The Covid-19 pandemic caused widespread disruption across many sectors of the economy, with the restaurant and wider hospitality sector being one of the hardest hit.
In a recent interview with Ed Balls, Gordon Ramsay argued that while the past two years have been ‘devastating’ for the restaurant industry, the upside is that ‘the crap’s gone’. It is a harsh view, given that multiple restaurant chains have closed branches for good, including Ask, Bella Italia, Byron Burger and Café Rouge.
Business interruption (BI) insurance was invariably seen as an essential lifeline for those that survived. But in seeking to rely on their BI policies in order to recoup their losses, many hospitality companies have faced fierce resistance from insurers which have refused to pay out.
Action is now being taken in the courts by affected businesses to address the problem. Most notable among them is the recent BI claim by Corbin & King whose restaurants, cafes and brasseries include The Delaunay, The Bellanger, The Colbert and The Wolseley (pictured).
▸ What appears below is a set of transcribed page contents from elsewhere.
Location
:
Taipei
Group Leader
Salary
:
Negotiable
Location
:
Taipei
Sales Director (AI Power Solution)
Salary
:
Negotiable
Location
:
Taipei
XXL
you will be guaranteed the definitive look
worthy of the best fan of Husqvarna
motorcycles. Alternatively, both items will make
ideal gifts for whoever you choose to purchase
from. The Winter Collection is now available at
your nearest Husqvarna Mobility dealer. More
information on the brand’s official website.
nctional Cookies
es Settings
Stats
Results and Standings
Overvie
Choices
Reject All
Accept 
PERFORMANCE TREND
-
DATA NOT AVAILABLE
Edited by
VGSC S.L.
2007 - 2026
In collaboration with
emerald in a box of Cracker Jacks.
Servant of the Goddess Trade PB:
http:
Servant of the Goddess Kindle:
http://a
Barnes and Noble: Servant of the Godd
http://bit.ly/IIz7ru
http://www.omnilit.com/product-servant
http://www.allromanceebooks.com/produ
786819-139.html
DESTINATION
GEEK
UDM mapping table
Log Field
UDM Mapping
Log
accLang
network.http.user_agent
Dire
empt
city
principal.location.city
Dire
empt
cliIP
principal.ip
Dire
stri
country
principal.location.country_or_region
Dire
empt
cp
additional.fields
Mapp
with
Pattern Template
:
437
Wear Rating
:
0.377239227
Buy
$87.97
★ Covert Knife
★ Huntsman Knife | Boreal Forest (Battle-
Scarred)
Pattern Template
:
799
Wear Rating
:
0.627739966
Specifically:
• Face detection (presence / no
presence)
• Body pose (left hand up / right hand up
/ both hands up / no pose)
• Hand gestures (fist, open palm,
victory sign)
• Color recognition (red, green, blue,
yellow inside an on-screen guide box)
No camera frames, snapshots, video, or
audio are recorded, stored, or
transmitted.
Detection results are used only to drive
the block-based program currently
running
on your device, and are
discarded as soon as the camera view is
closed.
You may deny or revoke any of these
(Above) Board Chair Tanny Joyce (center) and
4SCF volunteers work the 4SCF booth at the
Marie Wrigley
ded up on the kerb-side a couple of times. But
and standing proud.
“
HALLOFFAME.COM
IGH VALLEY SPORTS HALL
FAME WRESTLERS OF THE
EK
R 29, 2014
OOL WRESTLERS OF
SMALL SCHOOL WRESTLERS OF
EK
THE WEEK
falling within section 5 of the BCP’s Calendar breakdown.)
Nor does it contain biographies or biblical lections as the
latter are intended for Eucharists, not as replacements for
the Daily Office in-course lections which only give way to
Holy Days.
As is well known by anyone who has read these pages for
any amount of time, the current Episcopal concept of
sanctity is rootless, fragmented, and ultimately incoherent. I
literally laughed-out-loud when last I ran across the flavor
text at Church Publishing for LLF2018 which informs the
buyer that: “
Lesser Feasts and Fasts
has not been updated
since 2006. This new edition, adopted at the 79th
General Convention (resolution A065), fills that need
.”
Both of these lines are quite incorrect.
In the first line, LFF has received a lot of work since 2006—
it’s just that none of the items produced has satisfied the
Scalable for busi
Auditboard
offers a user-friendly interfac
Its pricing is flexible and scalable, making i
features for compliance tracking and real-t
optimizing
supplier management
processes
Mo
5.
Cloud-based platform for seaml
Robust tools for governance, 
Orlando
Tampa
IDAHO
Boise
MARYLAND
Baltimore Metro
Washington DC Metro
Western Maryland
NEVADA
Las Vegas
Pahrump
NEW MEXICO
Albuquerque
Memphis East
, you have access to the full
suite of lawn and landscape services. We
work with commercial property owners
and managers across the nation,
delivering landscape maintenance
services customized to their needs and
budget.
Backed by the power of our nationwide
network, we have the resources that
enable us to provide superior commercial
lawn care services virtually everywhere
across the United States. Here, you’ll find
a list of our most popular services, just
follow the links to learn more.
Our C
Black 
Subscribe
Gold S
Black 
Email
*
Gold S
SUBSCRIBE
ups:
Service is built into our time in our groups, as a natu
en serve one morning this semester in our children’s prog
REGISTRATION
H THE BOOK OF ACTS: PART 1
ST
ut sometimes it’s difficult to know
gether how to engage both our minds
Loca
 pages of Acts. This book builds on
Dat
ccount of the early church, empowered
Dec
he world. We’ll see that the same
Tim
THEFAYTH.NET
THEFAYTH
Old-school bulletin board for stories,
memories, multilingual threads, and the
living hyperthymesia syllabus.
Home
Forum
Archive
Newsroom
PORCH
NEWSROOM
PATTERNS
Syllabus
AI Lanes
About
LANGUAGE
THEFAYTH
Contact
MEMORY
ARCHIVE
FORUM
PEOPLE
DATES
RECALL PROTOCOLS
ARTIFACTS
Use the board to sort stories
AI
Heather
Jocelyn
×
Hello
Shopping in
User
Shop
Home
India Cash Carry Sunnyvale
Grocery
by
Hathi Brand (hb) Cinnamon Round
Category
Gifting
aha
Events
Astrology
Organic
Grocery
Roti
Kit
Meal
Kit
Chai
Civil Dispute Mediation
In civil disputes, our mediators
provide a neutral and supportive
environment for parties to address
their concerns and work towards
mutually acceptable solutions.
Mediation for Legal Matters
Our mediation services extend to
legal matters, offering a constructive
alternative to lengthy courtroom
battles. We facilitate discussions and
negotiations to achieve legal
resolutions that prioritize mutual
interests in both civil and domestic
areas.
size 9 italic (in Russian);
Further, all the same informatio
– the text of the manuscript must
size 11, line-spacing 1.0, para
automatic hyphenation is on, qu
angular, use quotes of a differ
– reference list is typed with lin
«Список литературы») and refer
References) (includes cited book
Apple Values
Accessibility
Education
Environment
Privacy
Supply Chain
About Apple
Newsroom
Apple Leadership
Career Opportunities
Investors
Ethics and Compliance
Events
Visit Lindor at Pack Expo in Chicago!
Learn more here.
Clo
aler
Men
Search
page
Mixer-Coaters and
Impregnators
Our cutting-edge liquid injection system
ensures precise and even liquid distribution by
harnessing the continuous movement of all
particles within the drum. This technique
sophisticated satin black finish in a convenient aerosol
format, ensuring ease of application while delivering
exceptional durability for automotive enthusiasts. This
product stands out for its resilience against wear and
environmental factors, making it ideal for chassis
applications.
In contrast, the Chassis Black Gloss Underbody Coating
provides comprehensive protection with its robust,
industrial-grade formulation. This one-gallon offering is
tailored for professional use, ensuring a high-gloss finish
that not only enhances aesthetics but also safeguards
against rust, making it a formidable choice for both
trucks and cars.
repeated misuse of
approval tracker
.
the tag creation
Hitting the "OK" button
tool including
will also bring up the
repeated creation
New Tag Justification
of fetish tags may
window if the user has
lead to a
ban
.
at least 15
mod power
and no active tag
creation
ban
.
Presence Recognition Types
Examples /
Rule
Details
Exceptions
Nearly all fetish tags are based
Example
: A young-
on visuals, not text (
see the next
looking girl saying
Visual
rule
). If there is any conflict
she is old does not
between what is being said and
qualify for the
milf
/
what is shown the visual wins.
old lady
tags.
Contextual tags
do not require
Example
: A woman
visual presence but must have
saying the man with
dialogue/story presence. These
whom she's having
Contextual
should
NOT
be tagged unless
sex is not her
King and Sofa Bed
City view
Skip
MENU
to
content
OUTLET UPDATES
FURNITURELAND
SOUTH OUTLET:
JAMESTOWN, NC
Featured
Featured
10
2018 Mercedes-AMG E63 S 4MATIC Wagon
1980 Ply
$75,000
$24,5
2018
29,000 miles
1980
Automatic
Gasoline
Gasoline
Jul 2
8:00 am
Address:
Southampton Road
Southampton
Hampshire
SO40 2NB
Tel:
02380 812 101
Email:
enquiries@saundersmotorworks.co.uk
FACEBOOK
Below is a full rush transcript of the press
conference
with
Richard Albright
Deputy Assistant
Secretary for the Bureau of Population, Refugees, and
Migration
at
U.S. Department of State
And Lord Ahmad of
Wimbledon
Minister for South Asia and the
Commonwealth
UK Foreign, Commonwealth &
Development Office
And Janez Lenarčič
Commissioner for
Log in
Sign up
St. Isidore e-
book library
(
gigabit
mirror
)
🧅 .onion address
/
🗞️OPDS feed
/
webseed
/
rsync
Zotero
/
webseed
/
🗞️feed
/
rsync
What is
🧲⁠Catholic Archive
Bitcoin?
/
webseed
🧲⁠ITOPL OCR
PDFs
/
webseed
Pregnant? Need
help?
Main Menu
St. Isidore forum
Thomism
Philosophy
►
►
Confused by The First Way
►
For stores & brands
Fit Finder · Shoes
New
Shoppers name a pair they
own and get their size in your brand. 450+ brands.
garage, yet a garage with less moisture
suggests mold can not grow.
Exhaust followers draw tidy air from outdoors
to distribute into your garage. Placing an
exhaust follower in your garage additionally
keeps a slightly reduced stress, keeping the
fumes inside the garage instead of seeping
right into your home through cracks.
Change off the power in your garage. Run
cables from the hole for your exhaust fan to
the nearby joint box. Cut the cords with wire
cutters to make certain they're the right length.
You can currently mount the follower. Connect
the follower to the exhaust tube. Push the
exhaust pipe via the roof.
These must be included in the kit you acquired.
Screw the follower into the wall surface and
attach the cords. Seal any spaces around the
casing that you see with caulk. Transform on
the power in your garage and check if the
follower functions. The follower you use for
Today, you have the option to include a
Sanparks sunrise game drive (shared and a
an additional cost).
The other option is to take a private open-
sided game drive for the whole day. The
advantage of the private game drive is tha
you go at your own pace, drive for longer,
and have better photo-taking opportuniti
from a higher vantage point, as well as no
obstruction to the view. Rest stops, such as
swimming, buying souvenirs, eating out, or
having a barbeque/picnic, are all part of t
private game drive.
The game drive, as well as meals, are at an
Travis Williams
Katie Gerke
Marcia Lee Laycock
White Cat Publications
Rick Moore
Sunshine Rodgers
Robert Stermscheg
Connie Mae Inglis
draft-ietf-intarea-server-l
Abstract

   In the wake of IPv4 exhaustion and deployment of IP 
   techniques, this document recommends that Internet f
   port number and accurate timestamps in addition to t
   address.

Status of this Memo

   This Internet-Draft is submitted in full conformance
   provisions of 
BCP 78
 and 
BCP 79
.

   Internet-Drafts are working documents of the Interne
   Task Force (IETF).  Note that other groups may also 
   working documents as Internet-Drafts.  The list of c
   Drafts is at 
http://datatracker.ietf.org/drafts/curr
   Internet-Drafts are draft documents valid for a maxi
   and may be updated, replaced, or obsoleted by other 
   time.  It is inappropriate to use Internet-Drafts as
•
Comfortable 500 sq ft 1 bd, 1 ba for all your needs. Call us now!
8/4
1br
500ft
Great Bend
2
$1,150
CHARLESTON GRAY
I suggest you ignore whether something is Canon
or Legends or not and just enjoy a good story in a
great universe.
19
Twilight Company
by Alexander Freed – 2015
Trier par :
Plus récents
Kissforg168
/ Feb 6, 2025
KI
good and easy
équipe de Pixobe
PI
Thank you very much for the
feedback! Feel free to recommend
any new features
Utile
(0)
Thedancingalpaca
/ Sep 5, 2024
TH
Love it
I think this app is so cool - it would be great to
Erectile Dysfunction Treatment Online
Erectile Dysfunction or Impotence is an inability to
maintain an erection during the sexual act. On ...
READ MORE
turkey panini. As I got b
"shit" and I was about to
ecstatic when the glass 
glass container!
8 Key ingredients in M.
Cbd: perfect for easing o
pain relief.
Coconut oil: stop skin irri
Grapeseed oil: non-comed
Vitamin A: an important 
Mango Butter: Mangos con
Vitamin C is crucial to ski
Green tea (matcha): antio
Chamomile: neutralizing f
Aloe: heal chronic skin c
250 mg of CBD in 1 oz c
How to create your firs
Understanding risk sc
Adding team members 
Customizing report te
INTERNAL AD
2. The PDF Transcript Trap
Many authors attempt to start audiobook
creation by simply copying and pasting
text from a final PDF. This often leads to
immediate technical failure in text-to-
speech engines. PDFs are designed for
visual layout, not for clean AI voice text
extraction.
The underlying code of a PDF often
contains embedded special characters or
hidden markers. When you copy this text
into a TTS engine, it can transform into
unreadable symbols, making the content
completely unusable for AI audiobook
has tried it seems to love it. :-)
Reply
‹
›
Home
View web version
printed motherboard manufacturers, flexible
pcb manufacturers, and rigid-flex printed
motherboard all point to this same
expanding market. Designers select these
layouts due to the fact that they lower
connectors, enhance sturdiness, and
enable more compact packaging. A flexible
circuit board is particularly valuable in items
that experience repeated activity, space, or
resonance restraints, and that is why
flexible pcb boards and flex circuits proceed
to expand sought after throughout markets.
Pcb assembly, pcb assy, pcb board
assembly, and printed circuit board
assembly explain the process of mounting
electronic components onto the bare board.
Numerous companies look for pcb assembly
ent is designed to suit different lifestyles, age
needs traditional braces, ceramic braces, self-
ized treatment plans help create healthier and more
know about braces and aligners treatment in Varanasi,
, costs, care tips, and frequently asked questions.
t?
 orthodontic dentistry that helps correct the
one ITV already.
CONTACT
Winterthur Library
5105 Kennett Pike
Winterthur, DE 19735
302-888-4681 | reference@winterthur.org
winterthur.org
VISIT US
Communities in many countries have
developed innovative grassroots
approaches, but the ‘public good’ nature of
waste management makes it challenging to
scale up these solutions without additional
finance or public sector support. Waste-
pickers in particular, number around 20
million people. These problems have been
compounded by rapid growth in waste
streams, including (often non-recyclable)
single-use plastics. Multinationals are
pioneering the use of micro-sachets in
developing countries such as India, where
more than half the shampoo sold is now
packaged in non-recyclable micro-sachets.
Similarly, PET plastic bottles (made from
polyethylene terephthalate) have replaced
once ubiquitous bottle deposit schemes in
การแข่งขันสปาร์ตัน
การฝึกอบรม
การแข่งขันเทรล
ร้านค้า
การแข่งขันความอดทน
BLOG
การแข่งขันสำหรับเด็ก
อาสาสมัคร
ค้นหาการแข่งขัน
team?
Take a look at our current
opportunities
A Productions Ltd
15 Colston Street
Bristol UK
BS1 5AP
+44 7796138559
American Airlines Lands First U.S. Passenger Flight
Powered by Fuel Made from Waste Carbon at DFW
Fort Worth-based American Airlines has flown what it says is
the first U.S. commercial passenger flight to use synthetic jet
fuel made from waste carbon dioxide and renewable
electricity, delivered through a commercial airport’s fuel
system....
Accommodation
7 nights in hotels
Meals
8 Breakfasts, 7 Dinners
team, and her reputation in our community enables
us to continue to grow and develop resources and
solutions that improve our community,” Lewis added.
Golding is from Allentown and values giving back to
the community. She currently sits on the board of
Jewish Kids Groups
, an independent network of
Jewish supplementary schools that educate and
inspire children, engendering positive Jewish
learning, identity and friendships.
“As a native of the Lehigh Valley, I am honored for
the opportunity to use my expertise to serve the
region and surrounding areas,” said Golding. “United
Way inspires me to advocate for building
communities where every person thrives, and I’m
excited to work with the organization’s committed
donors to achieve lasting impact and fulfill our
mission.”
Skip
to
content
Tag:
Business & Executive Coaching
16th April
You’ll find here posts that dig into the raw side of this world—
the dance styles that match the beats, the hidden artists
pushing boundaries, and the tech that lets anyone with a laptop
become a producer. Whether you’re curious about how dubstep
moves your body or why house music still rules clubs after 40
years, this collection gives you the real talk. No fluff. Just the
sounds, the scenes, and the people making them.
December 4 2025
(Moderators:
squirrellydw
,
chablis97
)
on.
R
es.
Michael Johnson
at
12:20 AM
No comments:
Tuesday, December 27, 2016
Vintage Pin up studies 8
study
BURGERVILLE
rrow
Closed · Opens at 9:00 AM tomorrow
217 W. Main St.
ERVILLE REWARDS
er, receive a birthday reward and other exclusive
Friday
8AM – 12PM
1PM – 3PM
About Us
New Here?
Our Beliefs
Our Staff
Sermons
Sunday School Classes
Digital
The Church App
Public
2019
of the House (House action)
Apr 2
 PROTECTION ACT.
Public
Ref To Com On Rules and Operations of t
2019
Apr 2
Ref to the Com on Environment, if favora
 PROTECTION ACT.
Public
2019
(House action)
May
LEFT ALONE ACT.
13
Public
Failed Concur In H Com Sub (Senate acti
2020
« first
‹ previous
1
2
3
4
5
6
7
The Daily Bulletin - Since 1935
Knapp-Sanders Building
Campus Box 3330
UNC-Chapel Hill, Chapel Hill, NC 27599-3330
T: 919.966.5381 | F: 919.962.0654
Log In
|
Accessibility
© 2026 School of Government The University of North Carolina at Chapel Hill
In February, the restaurateurs won a High Court case against the UK arm of French insurer AXA. Mrs Justice Cockerill found that it should pay out under a BI policy for their losses during the two pandemic lockdowns of 2020. Following a loss adjustment exercise, this decision is expected to cost AXA up to £4.4m .
Grounds for bringing it had been paved by a Supreme Court judgment in a BI test case brought by the Financial Conduct Authority (FCA) in January 2021 on behalf of several thousand policyholders. In deciding to bring a test case against several leading insurance companies, the FCA recognised that the complex issues surrounding BI policies had the potential to create significant uncertainty for policyholders.
The Supreme Court’s landmark ruling substantially allowed the FCA’s appeal and, although this resolved much uncertainty for both policyholders and insurers, it came with limitations. Since the test case could not accommodate every eventuality, it would not set a precedent for resolving all disputes or for determining the outcome of each individual claim.
Further litigation soon arrived when the High Court was asked to consider various issues in Corbin’s case against AXA. One of the most notable was the scope of cover provided by the AXA policy’s Denial of Access (Non-Damage) clause, which compensates businesses should their venues be closed by a statutory body because of a local danger or hazard. While clauses vary from policy to policy, they generally relate to ‘incidents in the vicinity of’ the affected premises. It was held by the Supreme Court that such clauses are designed to cover narrow, localised incidents such as brawls, bomb scares, gas leaks and traffic accidents as opposed to general restrictions placed on businesses across the country. In this case the court had to determine whether the policy’s wording provided effective cover for loss resulting from restrictions on access.
Under the terms of AXA’s policy, the relevant clause stated: ‘We will cover you for any loss insured by this section resulting from interruption or interference with the business where access to your premises is restricted or hindered for more than the franchise period shown in your schedule arising directly from: The actions taken by the police or any other statutory body in response to a danger or disturbance at your premises or within a one mile radius of your premises.’
Having examined the scope of Corbin’s insurance cover, the High Court held that it was not a requirement in the policy that the ‘danger’ should exclusively be present within a one mile radius.
The High Court also rejected AXA’s argument on coverage, namely that the claims were limited to £250,000 for all premises and held that the policy provided cover for £250,000 per Covid claim and per premise.
Mrs Justice Cockerill’s judgment dealt with the ambiguity of key words in the denial of access clause. But the wording of her decision in relation to the effect of the £250,000 figure was distinctly unambiguous: ‘Overall the picture which emerges from a consideration of the wording and a consideration of the nature of the policy persuades me without difficulty that the correct answer is that this is a composite policy in respect of which each insured is entitled to claim £250,000 in respect of each claim.’
Notably, she added that the Supreme Court’s approach to causation should be adopted: ‘I conclude that Covid-19 is capable of being a danger within one mile of the insured premises, which, coupled with other uninsured but not excluded dangers outside, led to the regulations which caused the closure of the businesses and caused the business interruption loss.’
In similar cases, companies with comparable policies can reasonably expect that they will be paid out per Covid claim and per premise by their insurers. But just as every case is different, so the Denial of Access clause in each policy can also vary.
Unfortunately for many, the decision may have come too late, while others may simply not be in a position to front up the costs of litigation at a time when they are putting all of their resources into building up their businesses
Insurers will need to have a radical rethink about the wording of their policies in light of the potential claims facing them; the more likely response from others may be that they wait and see what happens next.